Whenever the string "down" turns up in a line below, that line should be copied.
BEGIN
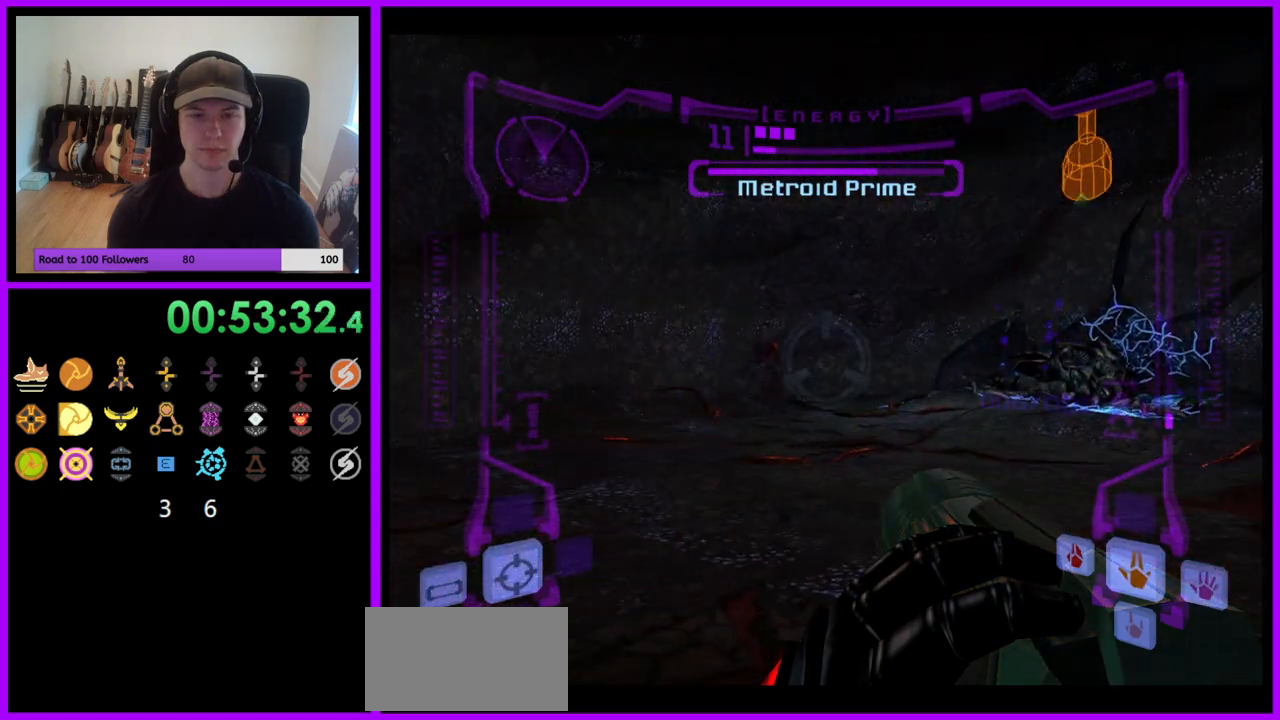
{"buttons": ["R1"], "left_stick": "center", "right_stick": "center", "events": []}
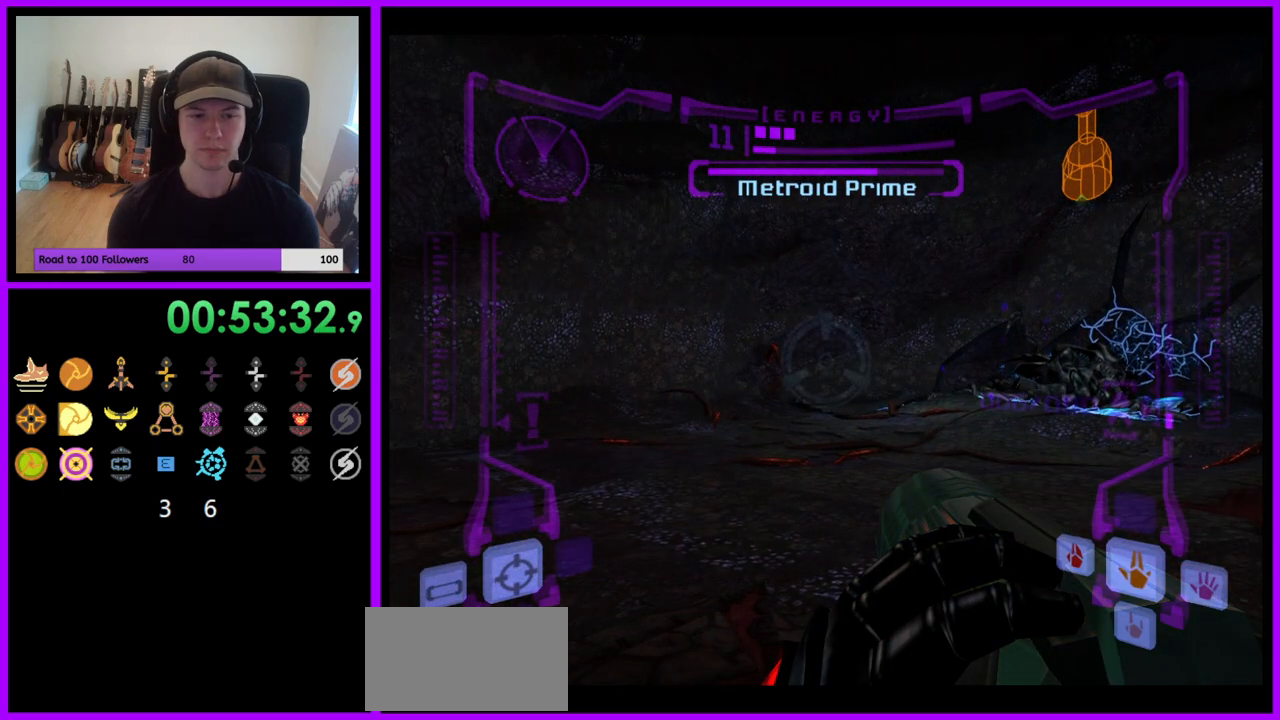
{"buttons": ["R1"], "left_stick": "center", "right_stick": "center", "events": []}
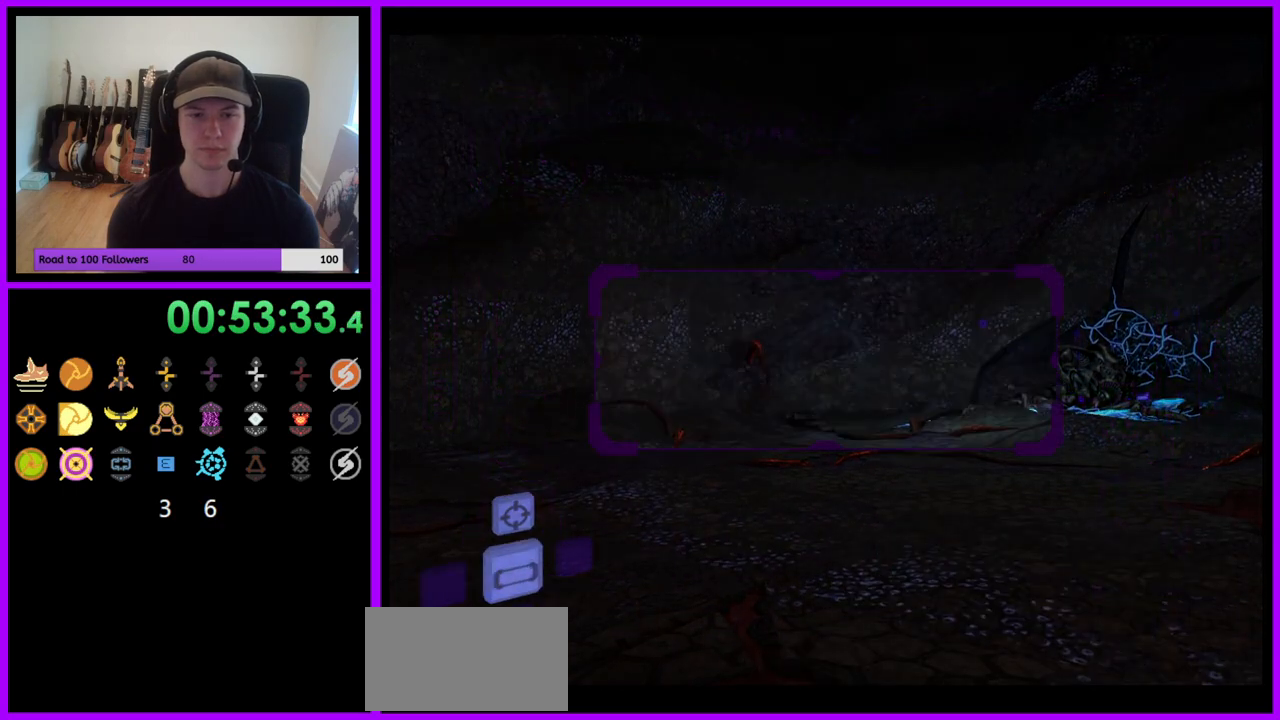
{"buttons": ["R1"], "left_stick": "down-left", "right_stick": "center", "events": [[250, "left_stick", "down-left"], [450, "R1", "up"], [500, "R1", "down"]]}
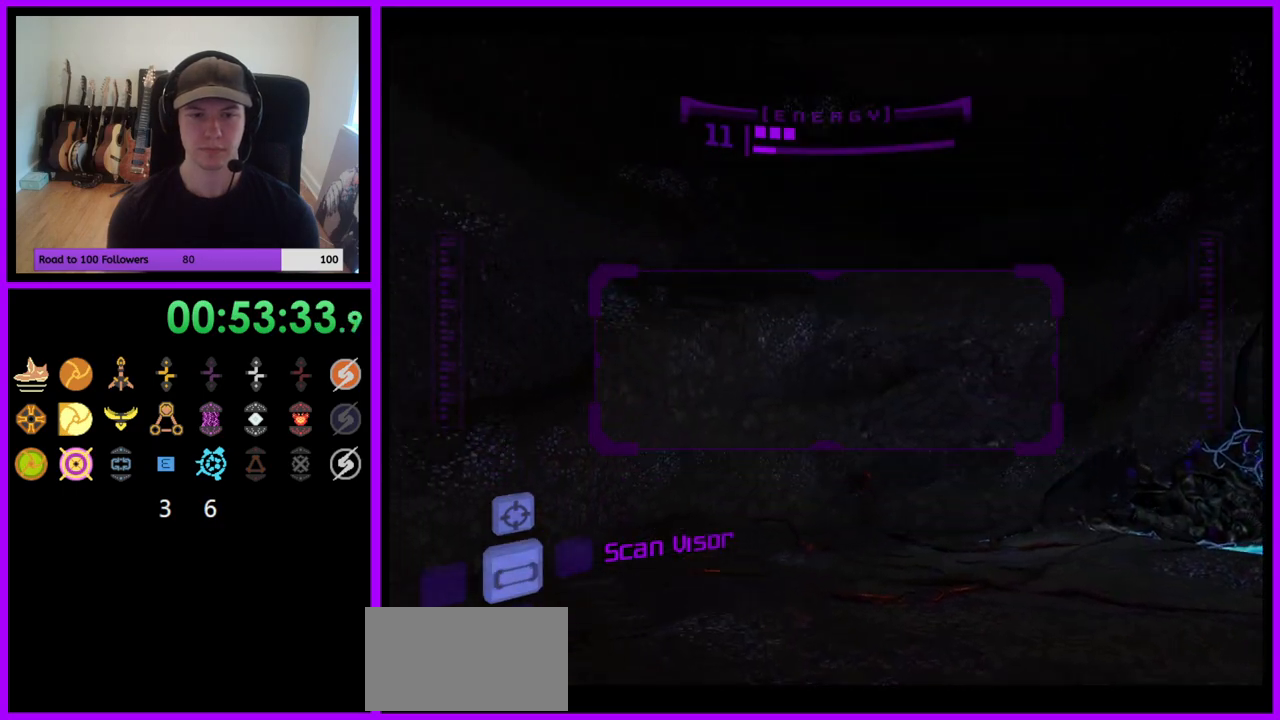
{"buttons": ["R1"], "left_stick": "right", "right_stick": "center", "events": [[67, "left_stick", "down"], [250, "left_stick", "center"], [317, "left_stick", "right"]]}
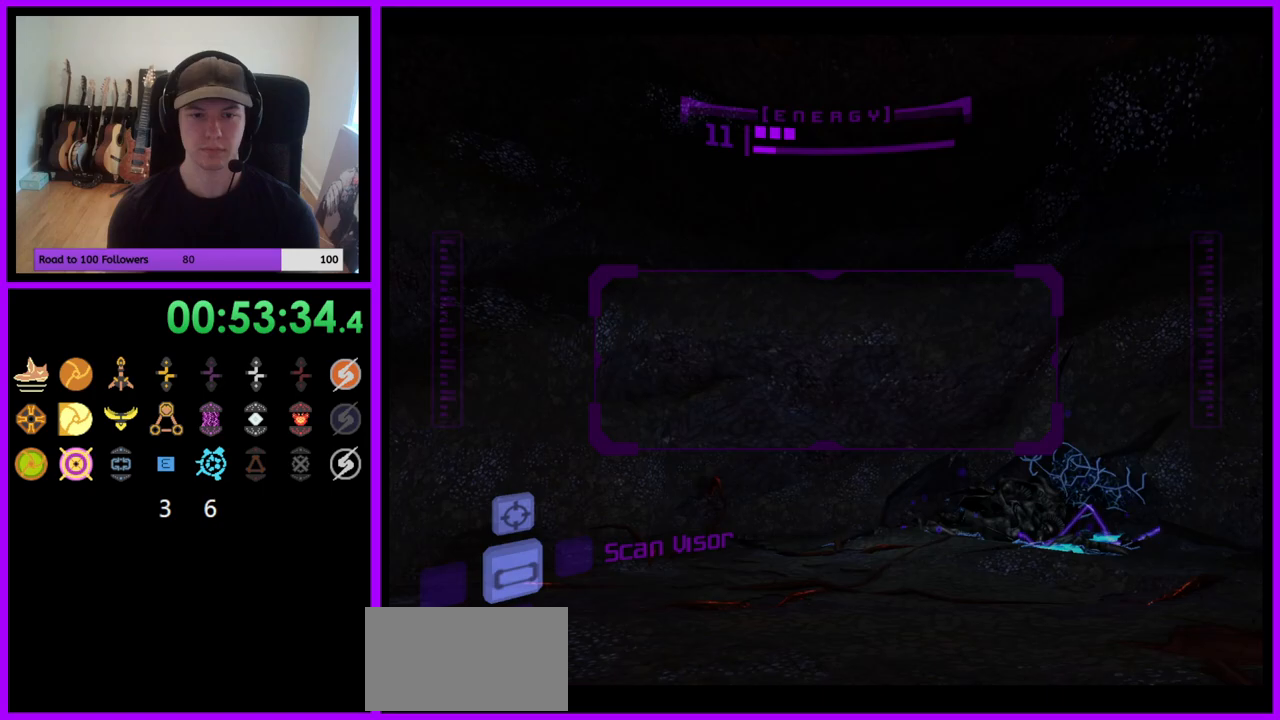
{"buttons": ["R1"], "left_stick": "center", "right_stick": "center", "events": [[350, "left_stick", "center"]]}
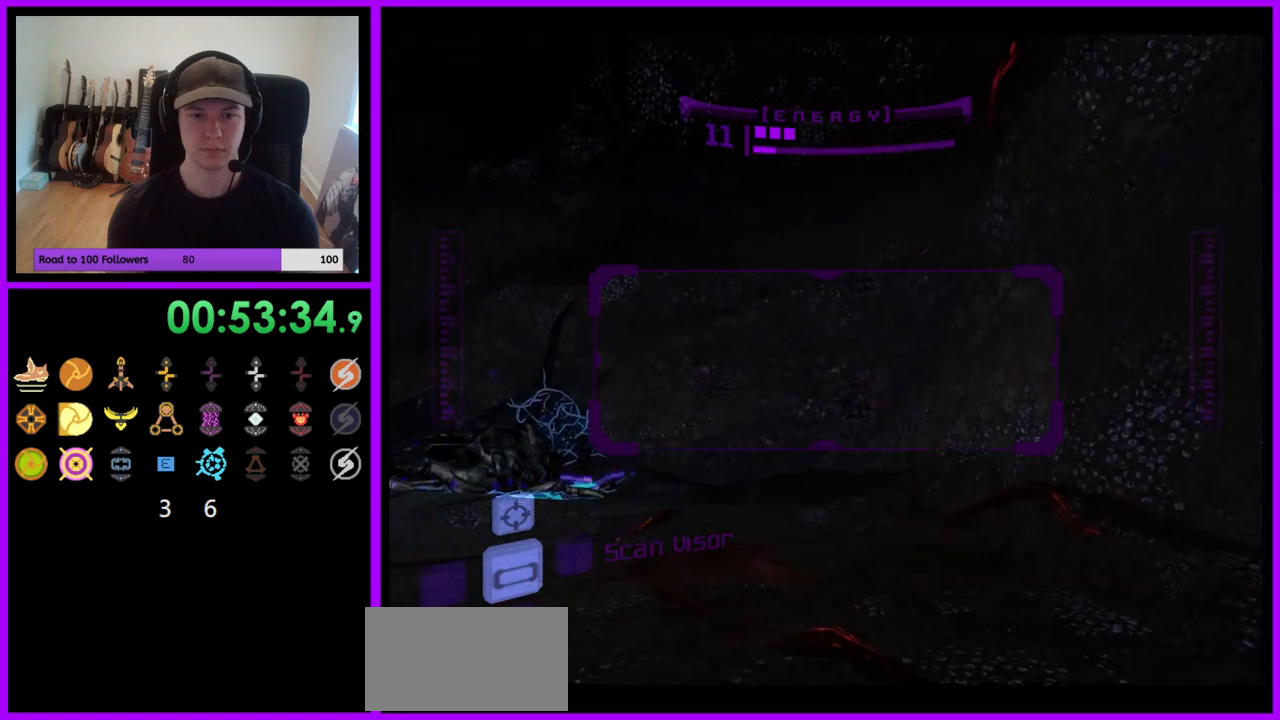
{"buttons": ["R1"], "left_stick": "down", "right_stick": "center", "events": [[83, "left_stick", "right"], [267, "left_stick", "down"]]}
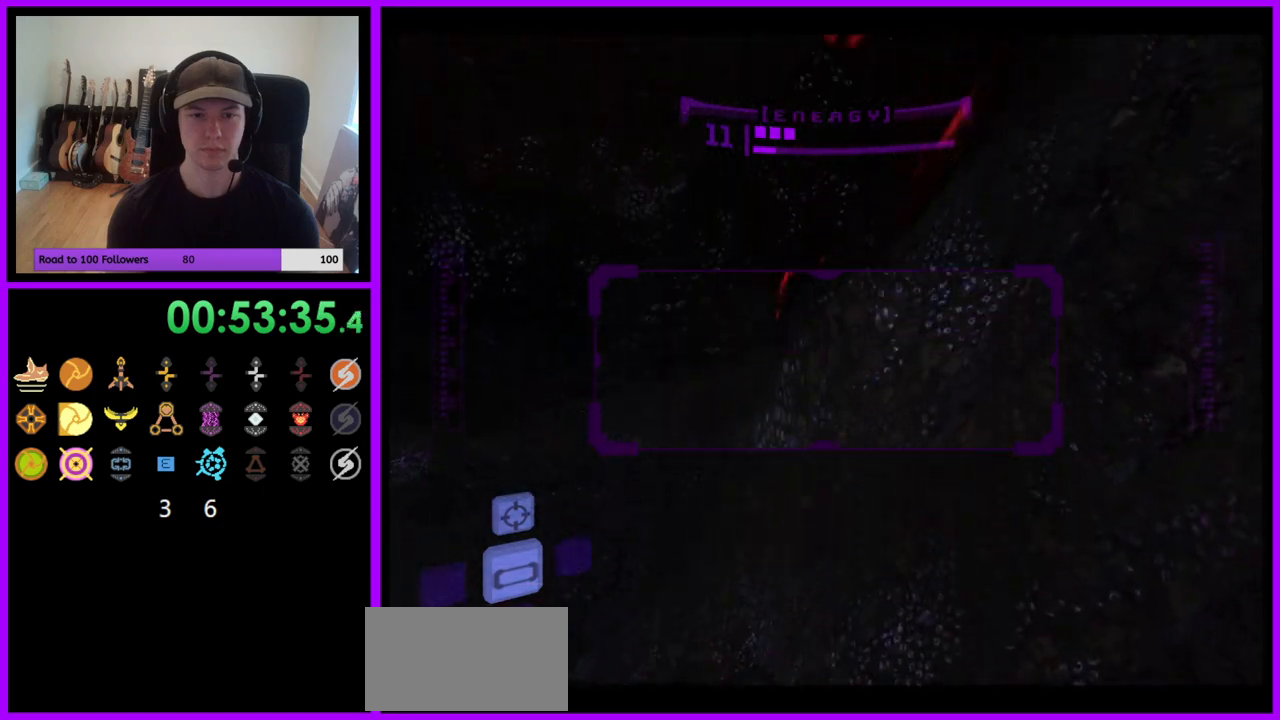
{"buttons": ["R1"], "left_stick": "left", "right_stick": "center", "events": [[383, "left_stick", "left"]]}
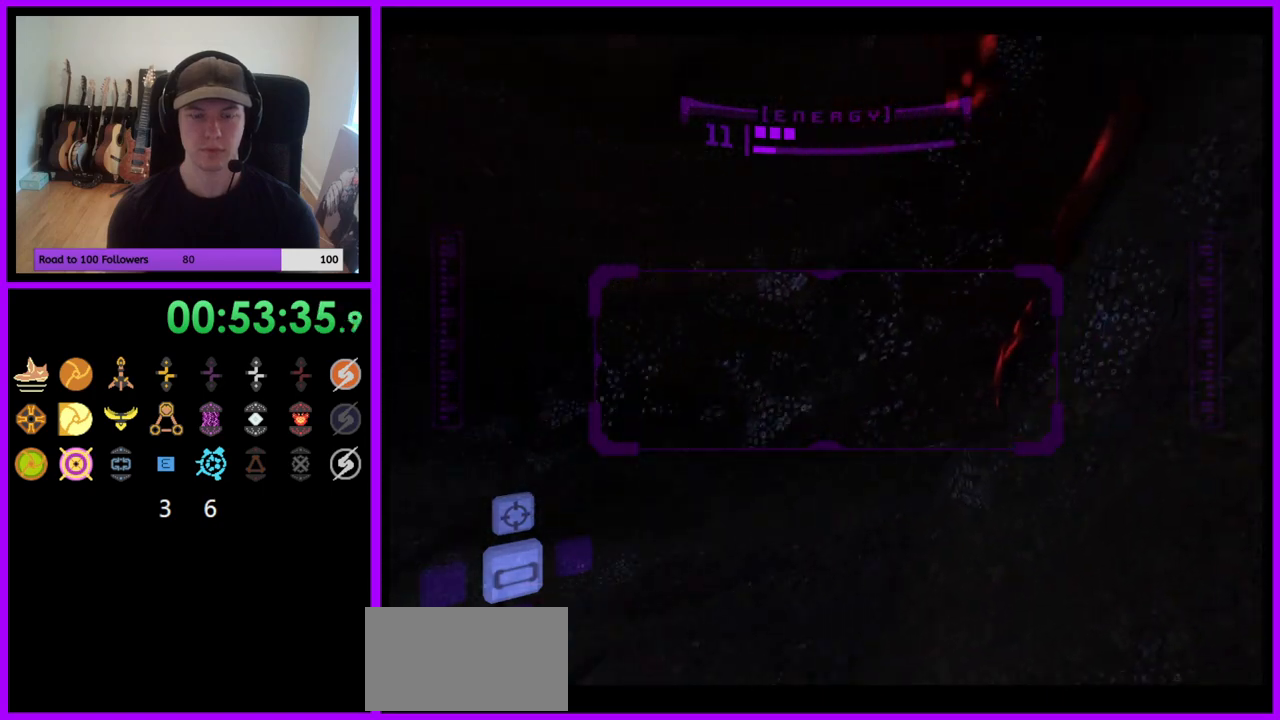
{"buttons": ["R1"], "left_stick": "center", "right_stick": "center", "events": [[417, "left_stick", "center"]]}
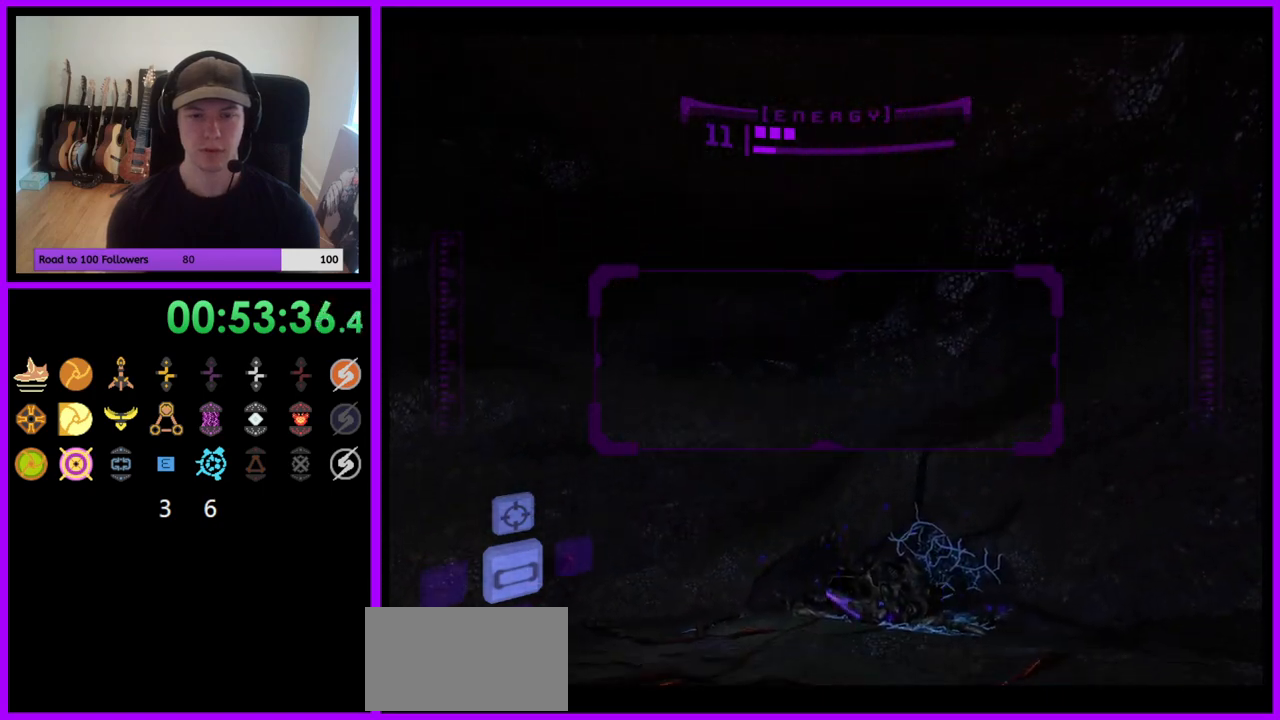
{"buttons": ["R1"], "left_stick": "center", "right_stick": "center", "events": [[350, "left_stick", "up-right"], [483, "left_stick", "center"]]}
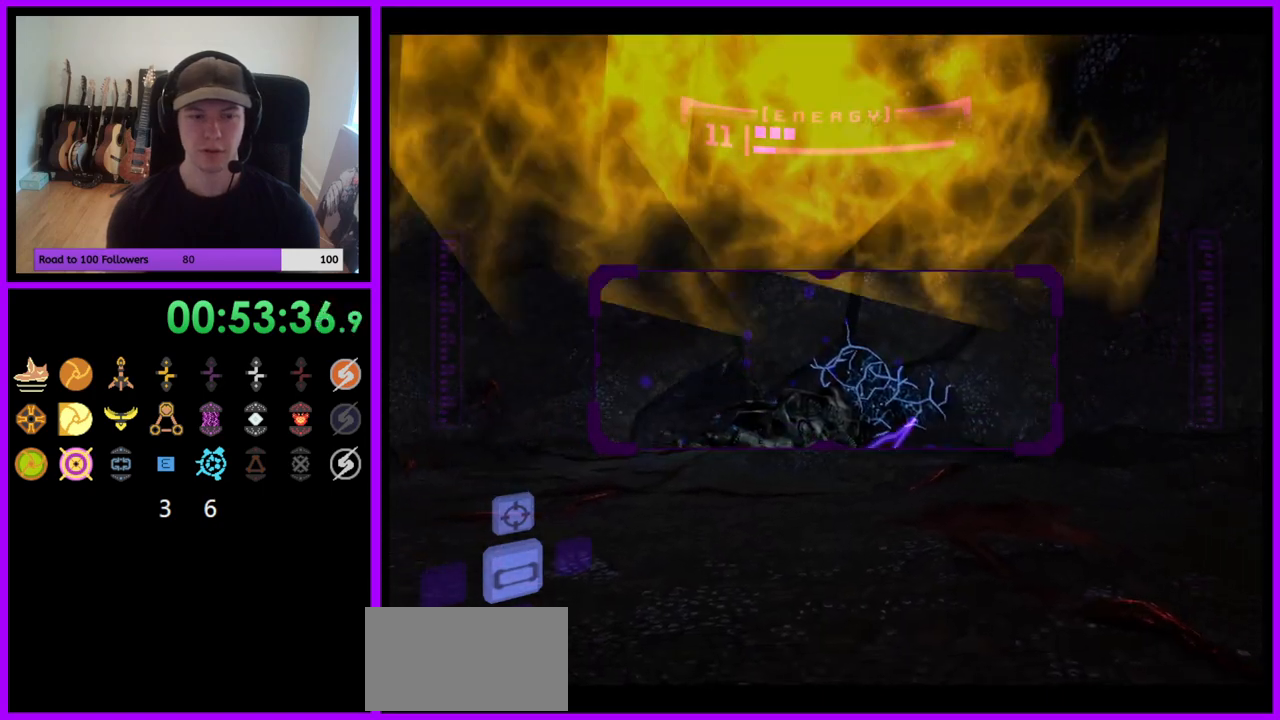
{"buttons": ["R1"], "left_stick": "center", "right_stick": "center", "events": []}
END
RESPONSE TO THE TASK:
{"buttons": ["R1"], "left_stick": "down-left", "right_stick": "center", "events": [[250, "left_stick", "down-left"], [450, "R1", "up"], [500, "R1", "down"]]}
{"buttons": ["R1"], "left_stick": "right", "right_stick": "center", "events": [[67, "left_stick", "down"], [250, "left_stick", "center"], [317, "left_stick", "right"]]}
{"buttons": ["R1"], "left_stick": "down", "right_stick": "center", "events": [[83, "left_stick", "right"], [267, "left_stick", "down"]]}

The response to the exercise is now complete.